Martin O’Neill to Remain as Celtic Manager
Twenty-six years after Dermot Desmond first persuaded Martin O’Neill to swap Leicester for Glasgow, Celtic are preparing to hand the club back to the man who once reshaped it.
The 74-year-old has agreed a one-year contract to remain as permanent manager, with the deal expected to be confirmed shortly. An option for a second year is understood to be built in. Age has not dulled his pull in the east end of Glasgow; if anything, the past few months have sharpened it.
O’Neill stepped in twice as interim this season and still found a way to deliver a domestic double, a reminder of his knack for imposing order and ambition on a club that often lives on the edge of chaos. The Scottish Cup final win over Dunfermline offered him a natural exit point. Instead, it became a pause for reflection.

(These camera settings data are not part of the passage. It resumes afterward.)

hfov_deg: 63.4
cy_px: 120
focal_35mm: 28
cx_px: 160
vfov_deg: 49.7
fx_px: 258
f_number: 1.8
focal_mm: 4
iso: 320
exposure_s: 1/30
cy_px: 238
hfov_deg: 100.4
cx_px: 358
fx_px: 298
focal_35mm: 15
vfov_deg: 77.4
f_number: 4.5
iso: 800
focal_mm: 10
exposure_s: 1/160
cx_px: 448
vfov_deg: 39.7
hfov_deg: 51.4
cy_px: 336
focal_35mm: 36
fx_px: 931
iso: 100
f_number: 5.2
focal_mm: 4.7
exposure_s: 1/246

He asked for time after that victory, weighing up whether he had the appetite for a full-time return to the frontline. Inside Celtic, there was little doubt. The feeling was that the Northern Irishman, who has never quite lost his connection with the club, wanted the job again if the conditions were right. They were.

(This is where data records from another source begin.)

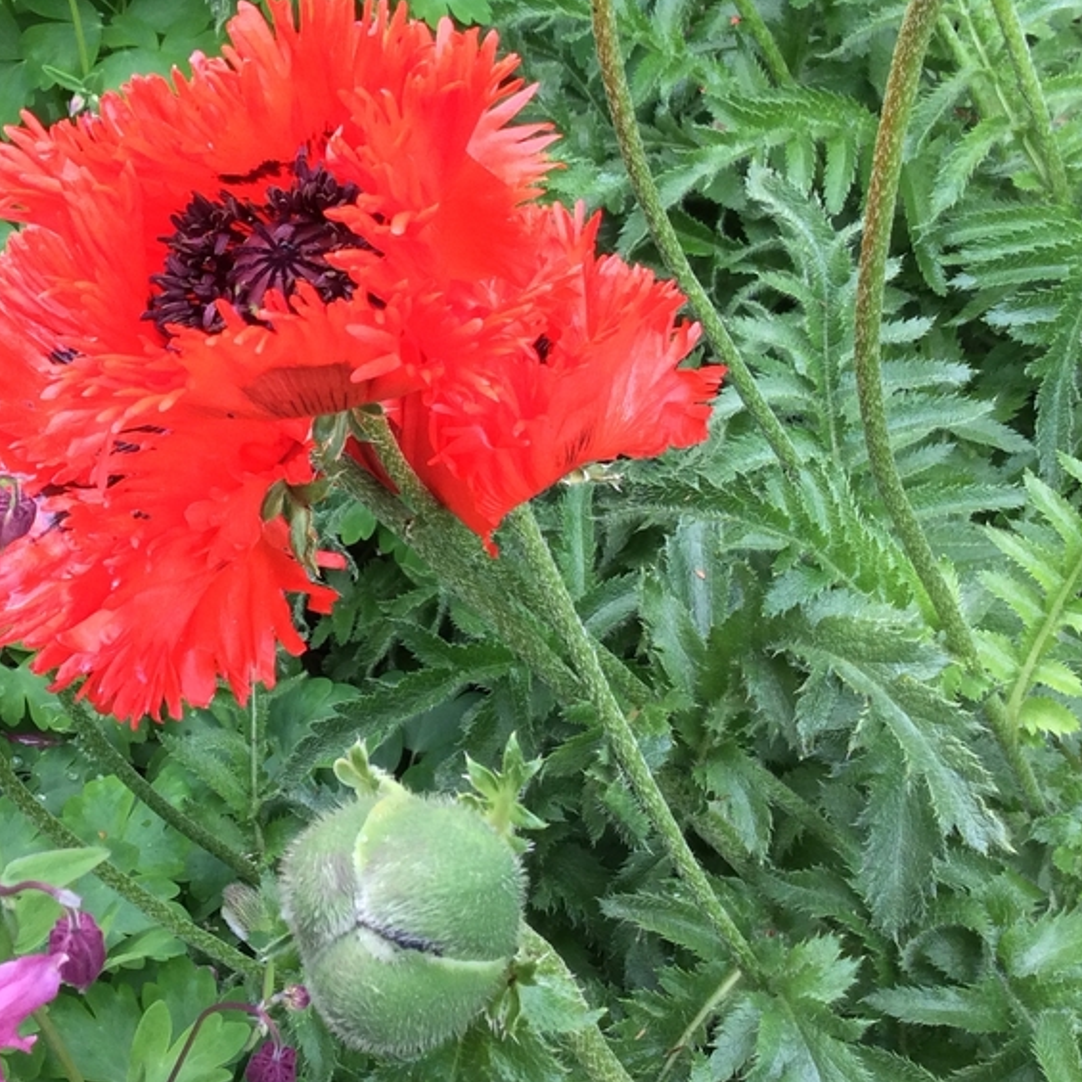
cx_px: 283
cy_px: 356
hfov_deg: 29.6
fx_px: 2016
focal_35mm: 57
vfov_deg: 29.8
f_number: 2.4
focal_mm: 3.3
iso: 50
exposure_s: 1/120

The route to O’Neill was not straight. Celtic’s hierarchy had given serious thought to Robbie Keane, who held talks this week with Desmond, the club’s principal shareholder. Keane’s name has long carried weight among sections of the support, and his coaching career has taken him from Maccabi Tel Aviv to Ferencvaros, where he resigned at the end of May.
But the idea of Keane in the dugout detonated a fierce backlash among part of the Celtic fanbase. The anger focused on his spell in Israel, a move that jarred with many supporters’ political and moral stances. For a club so attuned to its own identity, that discontent mattered. The noise around Keane grew loud, and it grew hostile.
The pressure told. The path cleared for the familiar figure.
So Celtic turn again to O’Neill, the man who once dragged them out of Rangers’ shadow and into a new era of belief. His first spell brought three Scottish titles, three Scottish Cups and two Scottish League Cups, but the numbers only tell part of the story. Under him, Celtic strode back onto the European stage, reaching the 2003 Uefa Cup final in Seville, where they fell to José Mourinho’s Porto.
That run, and those years, hardened his status as one of the defining managers in the club’s modern history. Now he returns to a different Scottish football landscape, but to the same unforgiving expectations.
This is not a romantic cameo. A one-year deal with an option carries a clear message: Celtic want O’Neill’s authority and experience, and they want it now. The domestic double he delivered as caretaker has already reset standards. The next chapter will decide whether this second coming becomes a coda to a great career, or the start of one last, serious tilt at dominance.